- _SOURCE DATA_:
BEGIN

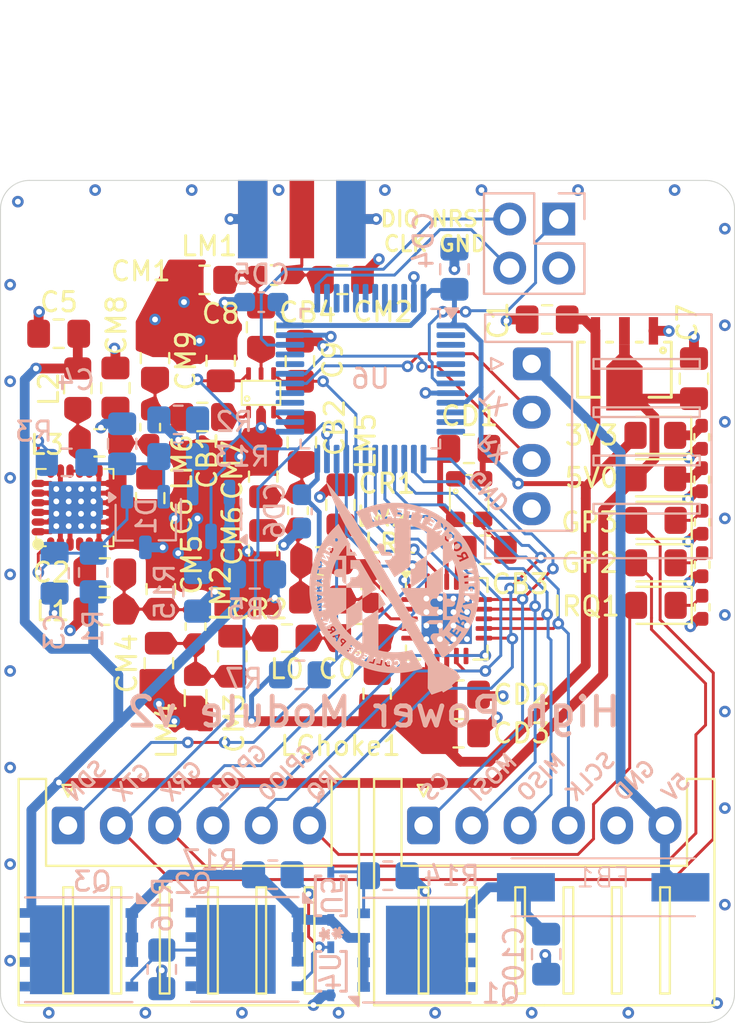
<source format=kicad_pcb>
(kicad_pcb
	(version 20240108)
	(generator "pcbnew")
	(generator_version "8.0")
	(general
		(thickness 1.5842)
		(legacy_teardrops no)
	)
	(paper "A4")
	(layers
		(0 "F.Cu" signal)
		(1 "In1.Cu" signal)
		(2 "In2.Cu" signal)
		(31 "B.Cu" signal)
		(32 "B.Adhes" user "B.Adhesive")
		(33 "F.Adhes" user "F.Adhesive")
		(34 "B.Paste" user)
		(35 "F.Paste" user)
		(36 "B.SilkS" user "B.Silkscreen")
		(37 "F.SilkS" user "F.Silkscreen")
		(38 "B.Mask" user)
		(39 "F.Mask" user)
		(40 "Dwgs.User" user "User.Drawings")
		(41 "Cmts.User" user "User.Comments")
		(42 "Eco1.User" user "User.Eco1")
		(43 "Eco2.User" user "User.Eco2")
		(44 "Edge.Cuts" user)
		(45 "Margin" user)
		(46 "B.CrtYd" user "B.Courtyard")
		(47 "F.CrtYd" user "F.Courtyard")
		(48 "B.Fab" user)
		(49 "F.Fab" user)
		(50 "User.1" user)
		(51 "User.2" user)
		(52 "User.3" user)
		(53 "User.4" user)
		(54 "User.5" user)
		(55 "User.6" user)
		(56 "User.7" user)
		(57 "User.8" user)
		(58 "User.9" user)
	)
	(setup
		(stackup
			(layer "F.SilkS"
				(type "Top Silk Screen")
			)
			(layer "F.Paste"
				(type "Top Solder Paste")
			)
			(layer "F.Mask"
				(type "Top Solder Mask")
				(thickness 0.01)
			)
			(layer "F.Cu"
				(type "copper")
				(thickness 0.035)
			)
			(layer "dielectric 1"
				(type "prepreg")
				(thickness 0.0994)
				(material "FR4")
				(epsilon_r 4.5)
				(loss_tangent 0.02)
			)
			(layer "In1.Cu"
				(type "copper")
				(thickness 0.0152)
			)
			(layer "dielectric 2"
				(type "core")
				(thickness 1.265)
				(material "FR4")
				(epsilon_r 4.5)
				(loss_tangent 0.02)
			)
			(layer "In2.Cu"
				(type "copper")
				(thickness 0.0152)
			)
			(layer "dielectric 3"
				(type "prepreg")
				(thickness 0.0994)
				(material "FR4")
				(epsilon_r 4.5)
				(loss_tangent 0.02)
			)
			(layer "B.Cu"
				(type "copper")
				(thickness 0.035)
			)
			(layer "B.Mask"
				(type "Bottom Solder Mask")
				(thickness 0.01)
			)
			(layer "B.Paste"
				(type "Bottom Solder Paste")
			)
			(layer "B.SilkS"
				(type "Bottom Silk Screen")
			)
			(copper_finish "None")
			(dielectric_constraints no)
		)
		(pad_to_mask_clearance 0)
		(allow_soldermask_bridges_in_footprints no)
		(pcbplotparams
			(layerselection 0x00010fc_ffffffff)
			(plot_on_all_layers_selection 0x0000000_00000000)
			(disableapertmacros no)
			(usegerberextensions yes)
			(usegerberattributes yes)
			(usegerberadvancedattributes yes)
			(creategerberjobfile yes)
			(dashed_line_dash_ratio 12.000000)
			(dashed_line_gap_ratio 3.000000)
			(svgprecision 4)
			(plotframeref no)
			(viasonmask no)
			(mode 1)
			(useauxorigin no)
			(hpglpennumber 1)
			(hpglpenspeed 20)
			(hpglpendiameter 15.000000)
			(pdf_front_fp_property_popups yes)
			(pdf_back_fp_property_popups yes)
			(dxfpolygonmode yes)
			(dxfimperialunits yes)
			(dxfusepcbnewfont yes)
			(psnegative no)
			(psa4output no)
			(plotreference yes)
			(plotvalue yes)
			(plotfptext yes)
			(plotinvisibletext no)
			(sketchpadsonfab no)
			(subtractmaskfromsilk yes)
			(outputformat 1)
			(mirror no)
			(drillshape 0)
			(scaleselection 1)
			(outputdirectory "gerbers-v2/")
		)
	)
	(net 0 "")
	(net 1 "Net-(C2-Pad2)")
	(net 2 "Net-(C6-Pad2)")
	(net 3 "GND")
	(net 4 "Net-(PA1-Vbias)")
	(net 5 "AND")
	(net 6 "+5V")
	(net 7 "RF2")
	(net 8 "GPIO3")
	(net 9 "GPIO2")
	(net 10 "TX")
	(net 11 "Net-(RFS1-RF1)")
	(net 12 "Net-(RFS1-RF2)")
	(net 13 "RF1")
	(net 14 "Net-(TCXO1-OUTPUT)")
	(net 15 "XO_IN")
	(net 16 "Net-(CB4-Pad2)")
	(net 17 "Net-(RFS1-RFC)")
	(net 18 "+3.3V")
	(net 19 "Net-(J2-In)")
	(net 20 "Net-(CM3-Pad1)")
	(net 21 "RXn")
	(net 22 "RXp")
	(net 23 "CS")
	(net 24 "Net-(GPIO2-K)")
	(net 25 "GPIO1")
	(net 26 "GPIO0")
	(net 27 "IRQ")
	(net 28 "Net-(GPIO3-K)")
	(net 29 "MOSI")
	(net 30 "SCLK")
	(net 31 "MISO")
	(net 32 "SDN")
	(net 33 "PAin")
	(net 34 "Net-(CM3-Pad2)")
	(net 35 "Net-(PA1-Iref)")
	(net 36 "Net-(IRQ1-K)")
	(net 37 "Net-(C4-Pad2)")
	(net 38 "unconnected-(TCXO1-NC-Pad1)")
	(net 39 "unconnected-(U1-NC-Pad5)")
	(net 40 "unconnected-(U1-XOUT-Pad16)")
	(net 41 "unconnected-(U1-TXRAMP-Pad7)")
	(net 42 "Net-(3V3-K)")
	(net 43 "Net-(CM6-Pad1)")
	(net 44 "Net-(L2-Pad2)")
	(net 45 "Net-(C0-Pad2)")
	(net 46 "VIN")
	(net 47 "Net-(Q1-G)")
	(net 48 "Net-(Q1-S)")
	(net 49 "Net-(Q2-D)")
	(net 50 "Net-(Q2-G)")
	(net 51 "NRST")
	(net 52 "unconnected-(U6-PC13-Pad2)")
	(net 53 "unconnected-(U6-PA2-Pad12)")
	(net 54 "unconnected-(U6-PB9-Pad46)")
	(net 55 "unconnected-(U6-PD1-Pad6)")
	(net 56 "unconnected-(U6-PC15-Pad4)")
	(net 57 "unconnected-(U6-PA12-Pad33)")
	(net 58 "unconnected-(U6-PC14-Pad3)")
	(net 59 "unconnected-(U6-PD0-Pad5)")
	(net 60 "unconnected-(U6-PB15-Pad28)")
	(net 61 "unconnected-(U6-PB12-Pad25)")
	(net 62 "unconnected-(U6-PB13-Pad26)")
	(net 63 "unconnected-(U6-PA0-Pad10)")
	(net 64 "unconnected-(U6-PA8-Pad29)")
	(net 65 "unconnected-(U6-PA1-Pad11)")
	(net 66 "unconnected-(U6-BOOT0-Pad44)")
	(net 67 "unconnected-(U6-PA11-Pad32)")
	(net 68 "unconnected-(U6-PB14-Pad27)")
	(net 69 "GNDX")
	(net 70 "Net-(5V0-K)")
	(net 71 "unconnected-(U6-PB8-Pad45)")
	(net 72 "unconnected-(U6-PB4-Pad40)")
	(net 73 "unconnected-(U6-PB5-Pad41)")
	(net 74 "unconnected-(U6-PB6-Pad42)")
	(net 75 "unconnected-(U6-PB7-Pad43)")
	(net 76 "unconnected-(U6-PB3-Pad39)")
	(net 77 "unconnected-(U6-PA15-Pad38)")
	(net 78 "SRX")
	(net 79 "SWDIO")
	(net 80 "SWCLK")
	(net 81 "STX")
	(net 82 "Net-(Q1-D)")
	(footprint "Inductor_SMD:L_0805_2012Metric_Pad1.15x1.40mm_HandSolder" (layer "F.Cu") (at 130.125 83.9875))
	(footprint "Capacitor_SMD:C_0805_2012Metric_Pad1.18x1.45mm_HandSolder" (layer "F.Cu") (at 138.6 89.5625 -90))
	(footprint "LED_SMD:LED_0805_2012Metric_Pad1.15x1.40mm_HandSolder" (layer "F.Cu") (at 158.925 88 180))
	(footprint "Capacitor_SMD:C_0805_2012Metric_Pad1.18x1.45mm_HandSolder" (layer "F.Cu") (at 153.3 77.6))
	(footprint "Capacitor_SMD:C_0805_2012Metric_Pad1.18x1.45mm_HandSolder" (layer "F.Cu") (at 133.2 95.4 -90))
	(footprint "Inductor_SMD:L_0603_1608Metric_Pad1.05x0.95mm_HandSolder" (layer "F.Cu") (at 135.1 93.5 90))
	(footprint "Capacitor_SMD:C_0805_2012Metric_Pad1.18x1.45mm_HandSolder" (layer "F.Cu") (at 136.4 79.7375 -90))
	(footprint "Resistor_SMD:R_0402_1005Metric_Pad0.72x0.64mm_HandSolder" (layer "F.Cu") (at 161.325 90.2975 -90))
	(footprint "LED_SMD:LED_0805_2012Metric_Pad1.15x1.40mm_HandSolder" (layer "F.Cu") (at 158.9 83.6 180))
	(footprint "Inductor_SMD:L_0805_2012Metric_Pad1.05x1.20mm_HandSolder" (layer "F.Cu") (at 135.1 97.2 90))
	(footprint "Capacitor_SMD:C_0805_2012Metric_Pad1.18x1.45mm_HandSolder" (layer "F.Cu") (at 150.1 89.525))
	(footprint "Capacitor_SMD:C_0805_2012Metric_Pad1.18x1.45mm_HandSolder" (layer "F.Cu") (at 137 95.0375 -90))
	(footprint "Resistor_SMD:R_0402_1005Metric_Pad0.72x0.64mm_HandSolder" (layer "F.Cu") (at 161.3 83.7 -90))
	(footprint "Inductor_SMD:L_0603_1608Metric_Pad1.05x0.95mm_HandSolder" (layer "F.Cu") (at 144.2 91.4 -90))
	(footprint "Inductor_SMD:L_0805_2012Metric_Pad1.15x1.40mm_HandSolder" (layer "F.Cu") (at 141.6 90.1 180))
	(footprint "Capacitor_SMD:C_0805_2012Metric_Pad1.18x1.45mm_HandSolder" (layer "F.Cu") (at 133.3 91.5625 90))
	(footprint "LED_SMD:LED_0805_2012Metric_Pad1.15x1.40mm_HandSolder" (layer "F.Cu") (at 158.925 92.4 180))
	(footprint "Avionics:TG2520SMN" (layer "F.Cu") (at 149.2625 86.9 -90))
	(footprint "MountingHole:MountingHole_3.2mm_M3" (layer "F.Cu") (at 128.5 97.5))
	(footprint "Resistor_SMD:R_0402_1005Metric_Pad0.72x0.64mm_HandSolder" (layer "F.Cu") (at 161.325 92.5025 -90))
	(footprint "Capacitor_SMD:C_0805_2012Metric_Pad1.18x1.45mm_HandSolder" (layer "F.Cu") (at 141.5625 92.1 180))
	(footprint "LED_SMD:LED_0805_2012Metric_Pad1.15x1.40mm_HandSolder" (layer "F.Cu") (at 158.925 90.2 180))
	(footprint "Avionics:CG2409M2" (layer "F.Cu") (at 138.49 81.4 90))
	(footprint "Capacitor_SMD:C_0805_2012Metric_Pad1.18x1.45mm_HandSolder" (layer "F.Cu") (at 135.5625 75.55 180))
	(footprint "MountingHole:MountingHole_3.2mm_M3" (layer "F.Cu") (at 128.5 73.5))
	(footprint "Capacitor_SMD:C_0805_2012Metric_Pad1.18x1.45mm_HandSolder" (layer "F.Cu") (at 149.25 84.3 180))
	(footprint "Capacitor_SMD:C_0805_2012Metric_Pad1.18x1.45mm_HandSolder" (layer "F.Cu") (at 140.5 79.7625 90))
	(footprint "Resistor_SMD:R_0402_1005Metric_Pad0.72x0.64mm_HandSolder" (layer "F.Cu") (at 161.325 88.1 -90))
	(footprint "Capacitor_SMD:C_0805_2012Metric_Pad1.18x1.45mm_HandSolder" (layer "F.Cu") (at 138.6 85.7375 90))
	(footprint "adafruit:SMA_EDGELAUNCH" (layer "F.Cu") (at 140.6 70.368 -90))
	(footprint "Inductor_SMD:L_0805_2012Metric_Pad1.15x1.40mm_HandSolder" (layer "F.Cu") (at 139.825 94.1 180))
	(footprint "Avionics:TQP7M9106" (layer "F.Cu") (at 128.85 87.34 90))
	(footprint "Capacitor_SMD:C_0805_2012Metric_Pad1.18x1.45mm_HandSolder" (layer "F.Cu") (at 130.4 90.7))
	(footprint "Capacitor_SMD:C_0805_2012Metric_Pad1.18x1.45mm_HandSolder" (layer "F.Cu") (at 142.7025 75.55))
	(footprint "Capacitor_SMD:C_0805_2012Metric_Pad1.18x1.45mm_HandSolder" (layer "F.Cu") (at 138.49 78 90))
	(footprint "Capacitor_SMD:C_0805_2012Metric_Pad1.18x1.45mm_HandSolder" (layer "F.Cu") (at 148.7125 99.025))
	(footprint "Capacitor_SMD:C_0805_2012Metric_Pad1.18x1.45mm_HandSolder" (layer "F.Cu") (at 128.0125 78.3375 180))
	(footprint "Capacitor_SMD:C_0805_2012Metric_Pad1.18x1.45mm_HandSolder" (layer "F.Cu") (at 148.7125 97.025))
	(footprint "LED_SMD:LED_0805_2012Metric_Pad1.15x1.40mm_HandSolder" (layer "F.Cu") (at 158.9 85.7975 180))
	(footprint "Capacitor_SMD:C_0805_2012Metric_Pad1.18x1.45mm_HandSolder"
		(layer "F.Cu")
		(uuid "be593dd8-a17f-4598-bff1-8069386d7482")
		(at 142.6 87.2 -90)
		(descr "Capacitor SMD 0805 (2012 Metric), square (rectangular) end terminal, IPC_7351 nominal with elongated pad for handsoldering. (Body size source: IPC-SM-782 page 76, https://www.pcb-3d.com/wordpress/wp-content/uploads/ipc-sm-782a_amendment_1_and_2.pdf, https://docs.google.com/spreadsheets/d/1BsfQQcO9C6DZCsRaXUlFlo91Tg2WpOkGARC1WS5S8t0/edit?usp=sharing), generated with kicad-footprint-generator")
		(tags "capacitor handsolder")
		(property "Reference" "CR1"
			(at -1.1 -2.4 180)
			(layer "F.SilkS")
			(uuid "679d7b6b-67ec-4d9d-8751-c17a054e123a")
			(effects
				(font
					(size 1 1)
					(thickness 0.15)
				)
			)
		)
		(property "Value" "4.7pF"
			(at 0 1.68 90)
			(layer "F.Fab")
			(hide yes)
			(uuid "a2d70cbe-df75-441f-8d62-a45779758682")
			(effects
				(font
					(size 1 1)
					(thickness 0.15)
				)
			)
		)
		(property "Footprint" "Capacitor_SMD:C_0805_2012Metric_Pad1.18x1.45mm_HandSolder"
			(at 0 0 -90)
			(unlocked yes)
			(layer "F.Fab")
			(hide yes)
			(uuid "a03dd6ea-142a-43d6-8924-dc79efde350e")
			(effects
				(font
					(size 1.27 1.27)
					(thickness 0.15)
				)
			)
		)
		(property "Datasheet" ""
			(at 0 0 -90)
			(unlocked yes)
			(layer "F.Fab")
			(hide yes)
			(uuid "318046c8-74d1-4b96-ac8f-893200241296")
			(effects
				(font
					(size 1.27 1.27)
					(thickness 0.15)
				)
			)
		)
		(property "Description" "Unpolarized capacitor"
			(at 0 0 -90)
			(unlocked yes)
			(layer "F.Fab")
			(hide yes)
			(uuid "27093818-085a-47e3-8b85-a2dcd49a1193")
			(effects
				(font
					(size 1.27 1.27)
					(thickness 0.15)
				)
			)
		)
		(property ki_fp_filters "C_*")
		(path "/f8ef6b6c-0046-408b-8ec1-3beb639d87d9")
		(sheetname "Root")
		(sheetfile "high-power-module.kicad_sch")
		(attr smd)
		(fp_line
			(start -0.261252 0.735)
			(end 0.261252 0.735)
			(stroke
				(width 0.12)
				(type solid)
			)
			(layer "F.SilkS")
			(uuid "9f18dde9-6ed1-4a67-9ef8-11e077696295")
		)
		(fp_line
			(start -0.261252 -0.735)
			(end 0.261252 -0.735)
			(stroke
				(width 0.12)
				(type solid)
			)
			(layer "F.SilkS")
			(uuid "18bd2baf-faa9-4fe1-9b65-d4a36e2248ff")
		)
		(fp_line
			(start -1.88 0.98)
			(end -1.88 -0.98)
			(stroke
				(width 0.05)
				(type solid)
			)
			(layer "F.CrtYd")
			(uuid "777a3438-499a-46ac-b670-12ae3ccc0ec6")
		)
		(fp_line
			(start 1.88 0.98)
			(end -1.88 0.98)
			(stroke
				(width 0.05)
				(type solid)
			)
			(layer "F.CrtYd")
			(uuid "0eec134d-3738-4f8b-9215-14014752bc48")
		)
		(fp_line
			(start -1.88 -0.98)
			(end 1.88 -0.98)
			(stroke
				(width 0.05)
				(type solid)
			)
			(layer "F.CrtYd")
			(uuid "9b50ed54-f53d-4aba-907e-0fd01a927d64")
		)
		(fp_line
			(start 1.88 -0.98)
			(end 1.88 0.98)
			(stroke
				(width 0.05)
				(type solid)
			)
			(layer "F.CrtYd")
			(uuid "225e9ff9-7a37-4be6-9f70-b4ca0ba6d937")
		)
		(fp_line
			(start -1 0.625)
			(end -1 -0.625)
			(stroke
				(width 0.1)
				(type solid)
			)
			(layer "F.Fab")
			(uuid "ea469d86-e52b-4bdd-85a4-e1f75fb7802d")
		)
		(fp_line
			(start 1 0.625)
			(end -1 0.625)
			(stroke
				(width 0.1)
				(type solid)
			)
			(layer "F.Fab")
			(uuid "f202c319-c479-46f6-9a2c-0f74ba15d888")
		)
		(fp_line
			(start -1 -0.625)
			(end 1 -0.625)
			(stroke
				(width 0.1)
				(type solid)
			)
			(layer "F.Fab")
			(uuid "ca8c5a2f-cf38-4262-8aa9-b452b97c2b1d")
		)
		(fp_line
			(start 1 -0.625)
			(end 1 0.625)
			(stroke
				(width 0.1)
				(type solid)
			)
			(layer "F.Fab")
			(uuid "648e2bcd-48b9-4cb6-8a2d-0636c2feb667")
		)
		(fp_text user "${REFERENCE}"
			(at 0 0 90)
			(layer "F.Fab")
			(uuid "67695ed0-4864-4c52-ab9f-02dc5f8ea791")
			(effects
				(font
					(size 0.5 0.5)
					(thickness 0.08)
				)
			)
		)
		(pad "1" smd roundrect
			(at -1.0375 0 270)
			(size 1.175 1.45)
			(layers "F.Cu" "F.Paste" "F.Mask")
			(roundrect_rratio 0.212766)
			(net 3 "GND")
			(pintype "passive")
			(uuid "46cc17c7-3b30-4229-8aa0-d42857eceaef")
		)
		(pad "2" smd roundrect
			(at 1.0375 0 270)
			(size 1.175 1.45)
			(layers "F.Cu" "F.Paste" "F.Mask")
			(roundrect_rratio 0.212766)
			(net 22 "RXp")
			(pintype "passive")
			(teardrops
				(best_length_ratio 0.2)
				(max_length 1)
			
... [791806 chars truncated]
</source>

END
BEGIN

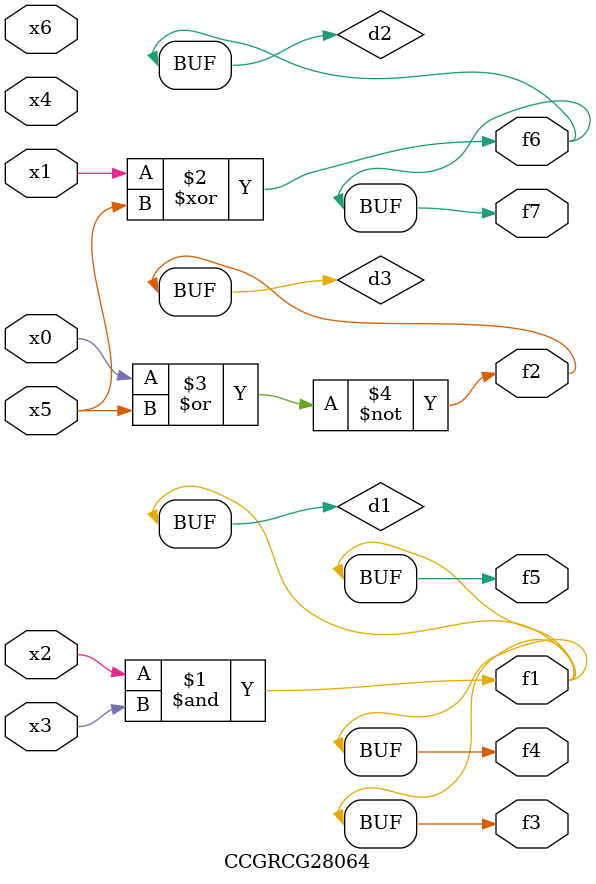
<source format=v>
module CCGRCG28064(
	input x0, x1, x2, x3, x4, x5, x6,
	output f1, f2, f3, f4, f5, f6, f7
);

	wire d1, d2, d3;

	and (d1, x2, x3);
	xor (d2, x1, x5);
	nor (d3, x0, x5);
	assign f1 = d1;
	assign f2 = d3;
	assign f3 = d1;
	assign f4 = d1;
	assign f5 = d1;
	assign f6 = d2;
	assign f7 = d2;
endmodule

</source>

END

- _TASK DIRECTIONS_: Starting with the line that holds "149.25 84.3 180))" and ending with the line that holds "(at 142.7025 75.55))", retype every line in the data above exactly, and nothing else.

- _EXERCISE OUTPUT_:
	(footprint "Capacitor_SMD:C_0805_2012Metric_Pad1.18x1.45mm_HandSolder" (layer "F.Cu") (at 149.25 84.3 180))
	(footprint "Capacitor_SMD:C_0805_2012Metric_Pad1.18x1.45mm_HandSolder" (layer "F.Cu") (at 140.5 79.7625 90))
	(footprint "Resistor_SMD:R_0402_1005Metric_Pad0.72x0.64mm_HandSolder" (layer "F.Cu") (at 161.325 88.1 -90))
	(footprint "Capacitor_SMD:C_0805_2012Metric_Pad1.18x1.45mm_HandSolder" (layer "F.Cu") (at 138.6 85.7375 90))
	(footprint "adafruit:SMA_EDGELAUNCH" (layer "F.Cu") (at 140.6 70.368 -90))
	(footprint "Inductor_SMD:L_0805_2012Metric_Pad1.15x1.40mm_HandSolder" (layer "F.Cu") (at 139.825 94.1 180))
	(footprint "Avionics:TQP7M9106" (layer "F.Cu") (at 128.85 87.34 90))
	(footprint "Capacitor_SMD:C_0805_2012Metric_Pad1.18x1.45mm_HandSolder" (layer "F.Cu") (at 130.4 90.7))
	(footprint "Capacitor_SMD:C_0805_2012Metric_Pad1.18x1.45mm_HandSolder" (layer "F.Cu") (at 142.7025 75.55))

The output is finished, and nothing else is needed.